1. Make a game plan.  Do you simply want to get fit or do you want to win a marathon?  There are countless training programs to help you achieve your goal whether you're a beginner or a professional.  Set specific goals for each run.  Don't try to do too many things at once.  Work on distance, speed or duration, one at a time.  Write goals down, and keep a log to track progress. 

2. Change routes, surfaces, and routines.  Mix in a few races.  Find a new trail.  Head out of town.  Whatever you do, just mix it up.  You'll run yourself into a fitness rut or plateau if you don't change directions occasionally.  The difference between running a track and running a mountain trail can help you work different muscles, burn more calories, and train your brain to boost your performance.

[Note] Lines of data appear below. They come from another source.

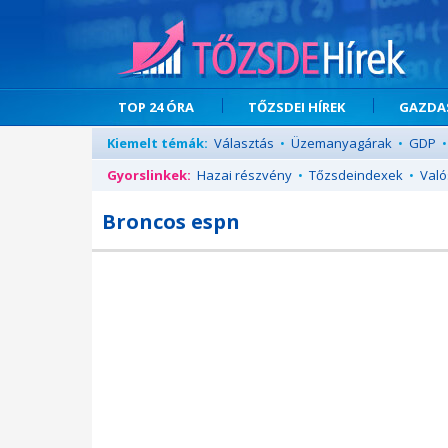
TOP 24 ÓRA
TŐZSDEI HÍREK
GAZDAS
Kiemelt témák:
Választás
•
Üzemanyagárak
•
GDP
•
Gyorslinkek:
Hazai részvény
•
Tőzsdeindexek
•
Való
Broncos espn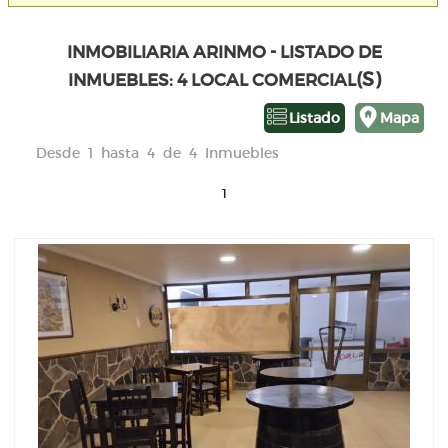
INMOBILIARIA ARINMO - LISTADO DE
(S)
INMUEBLES: 4 LOCAL COMERCIAL
Listado
Mapa
Desde 1 hasta 4 de 4 Inmuebles
1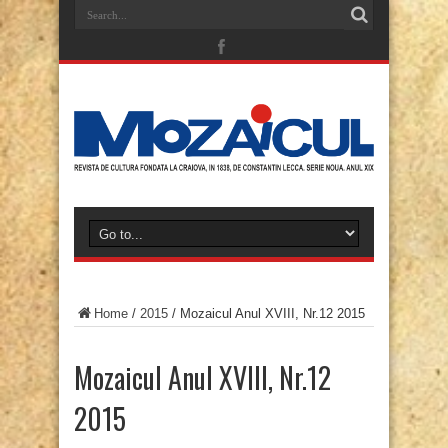
Home
/
2015
/
Mozaicul Anul XVIII, Nr.12 2015
Mozaicul Anul XVIII, Nr.12
2015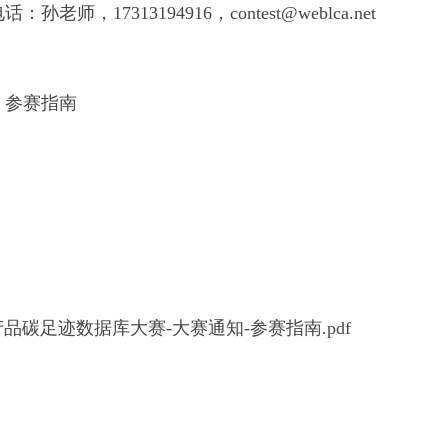
：孙老师，17313194916，contest@weblca.net
：参赛指南
品碳足迹数据库大赛-大赛通知-参赛指南.pdf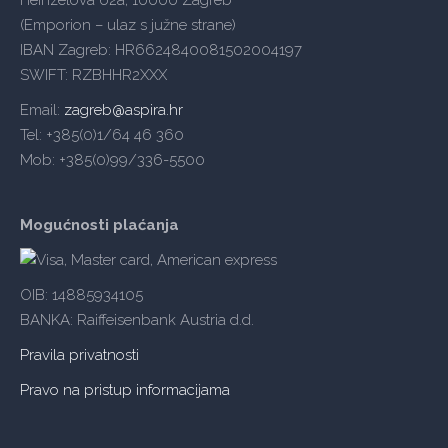
Heinzelova 62a, 10000 Zagreb
(Emporion – ulaz s južne strane)
IBAN Zagreb: HR6624840081502004197
SWIFT: RZBHHR2XXX
Email:
zagreb@aspira.hr
Tel: +385(0)1/64 46 360
Mob: +385(0)99/336-5500
Mogućnosti plaćanja
OIB: 14885934105
BANKA: Raiffeisenbank Austria d.d.
Pravila privatnosti
Pravo na pristup informacijama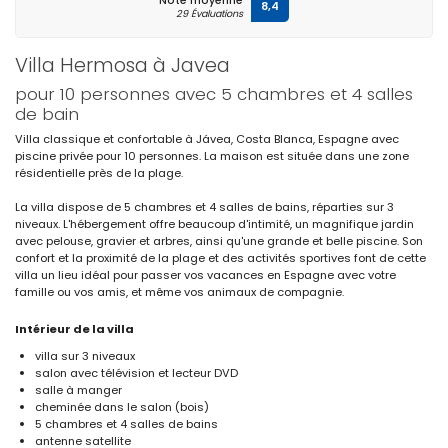
Note moyenne
8,4
29 Évaluations
Villa Hermosa à Javea
pour 10 personnes avec 5 chambres et 4 salles
de bain
Villa classique et confortable à Jávea, Costa Blanca, Espagne avec
piscine privée pour 10 personnes. La maison est située dans une zone
résidentielle près de la plage.
La villa dispose de 5 chambres et 4 salles de bains, réparties sur 3
niveaux. L'hébergement offre beaucoup d'intimité, un magnifique jardin
avec pelouse, gravier et arbres, ainsi qu'une grande et belle piscine. Son
confort et la proximité de la plage et des activités sportives font de cette
villa un lieu idéal pour passer vos vacances en Espagne avec votre
famille ou vos amis, et même vos animaux de compagnie.
Intérieur de la villa
villa sur 3 niveaux
salon avec télévision et lecteur DVD
salle à manger
cheminée dans le salon (bois)
5 chambres et 4 salles de bains
antenne satellite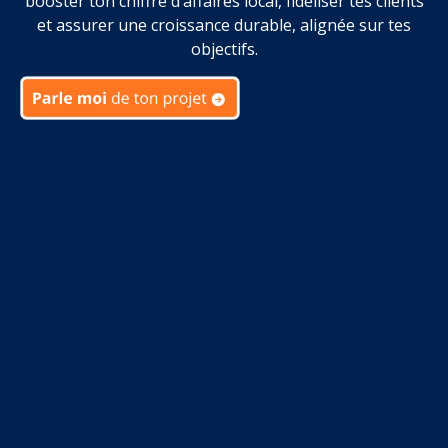
booster ton chiffre d’affaires local, fidéliser tes clients
et assurer une croissance durable, alignée sur tes
objectifs.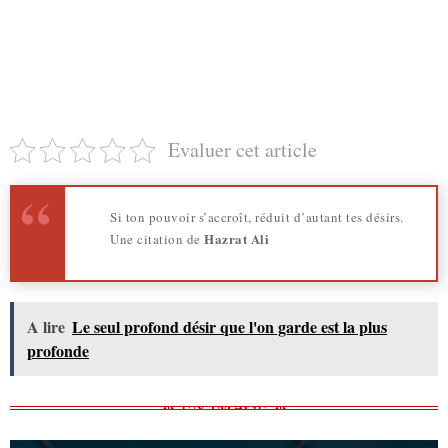
Evaluer cet article
Si ton pouvoir s’accroît, réduit d’autant tes désirs.
Hazrat Ali
Une citation de
A lire
Le seul profond désir que l'on garde est la plus
profonde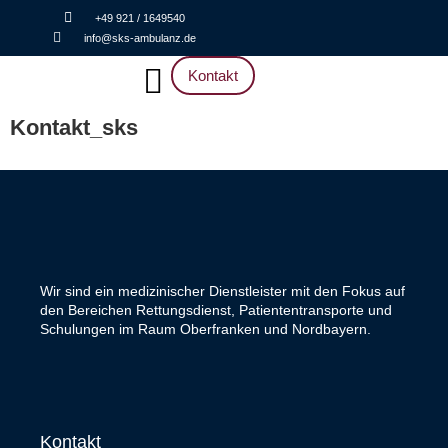
+49 921 / 1649540
info@sks-ambulanz.de
Kontakt
Kontakt_sks
Wir sind ein medizinischer Dienstleister mit den Fokus auf
den Bereichen Rettungsdienst, Patiententransporte und
Schulungen im Raum Oberfranken und Nordbayern.
Kontakt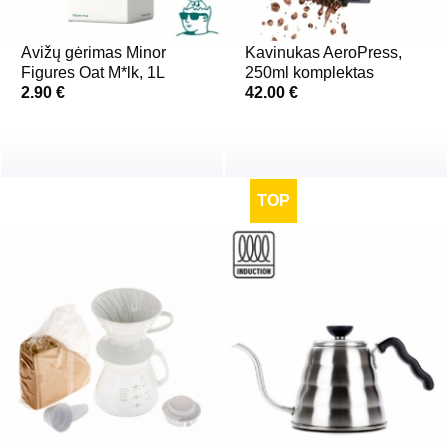
Avižų gėrimas Minor
Kavinukas AeroPress,
Figures Oat M*lk, 1L
250ml komplektas
2.90 €
42.00 €
TOP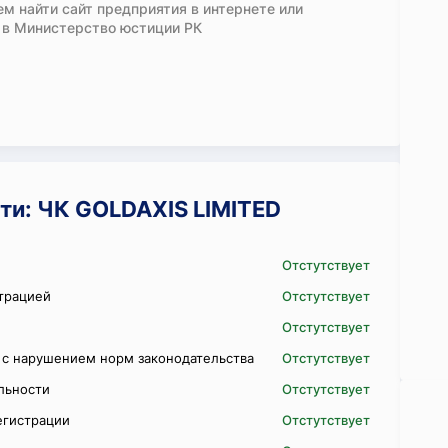
м найти сайт предприятия в интернете или
 в Министерство юстиции РК
ти: ЧК GOLDAXIS LIMITED
Отстутствует
трацией
Отстутствует
Отстутствует
 с нарушением норм законодательства
Отстутствует
ельности
Отстутствует
егистрации
Отстутствует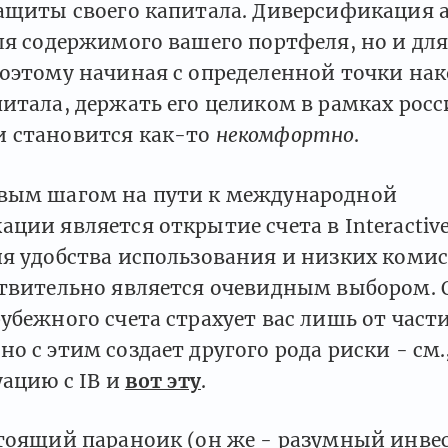
защиты своего капитала. Диверсификация 
ля содержимого вашего портфеля, но и для
Поэтому начиная с определенной точки на
итала, держать его целиком в рамках рос
 становится как-то
некомфортно
.
вым шагом на пути к международной
ции является открытие счета в Interactive 
я удобства использования и низких комис
ствительно является очевидным выбором. 
убежного счета страхует вас лишь от части
о с этим создает другого рода риски - см.
ацию с IB и
вот эту
.
стоящий параноик (он же - разумный инве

3. Find a buddy.  Running with a partner bumps up the fun factor and keeps you motivated.  You're accountable to your buddy and, if you're the least bit competitive, likely to work out a little harder. 

4. Get a coach or mentor.  A qualified coach or expert runner will help you stick to your plan, push you harder, encourage you to cross train and, most importantly, keep you from overtraining.  Call a running store or gym, or check the internet for references. 

5. Nutrition matters.  You can't hear it often enough:  Breakfast is the most important meal of the day.  While some "crack of dawn" runners do their best work on an empty stomach, it's important to refuel early.  Running is an intense workout and can drop your blood glucose level if you're not tanked up.  Not only can low blood sugar leave you exhausted and ruin your run, it can also cause physical damage and lead to snack attacks on the wrong foods.

6. Wear the right stuff:  Running shoes  (unlike other sport shoes) are designed to absorb the impact of the road and support proper body alignment.  They wear out though after 300-500 miles.  If you're logging 3 miles a day, that's more than 20 miles a week. You'll need new shoes about every 4 months.  Dress in layers and invest in moisture-wicking running clothes to draw sweat away from your body.  That will keep you cool in hot weather and warm in cold weather. 

7. Take a break.  Nobody says you have to run every day.  Rest is important, too.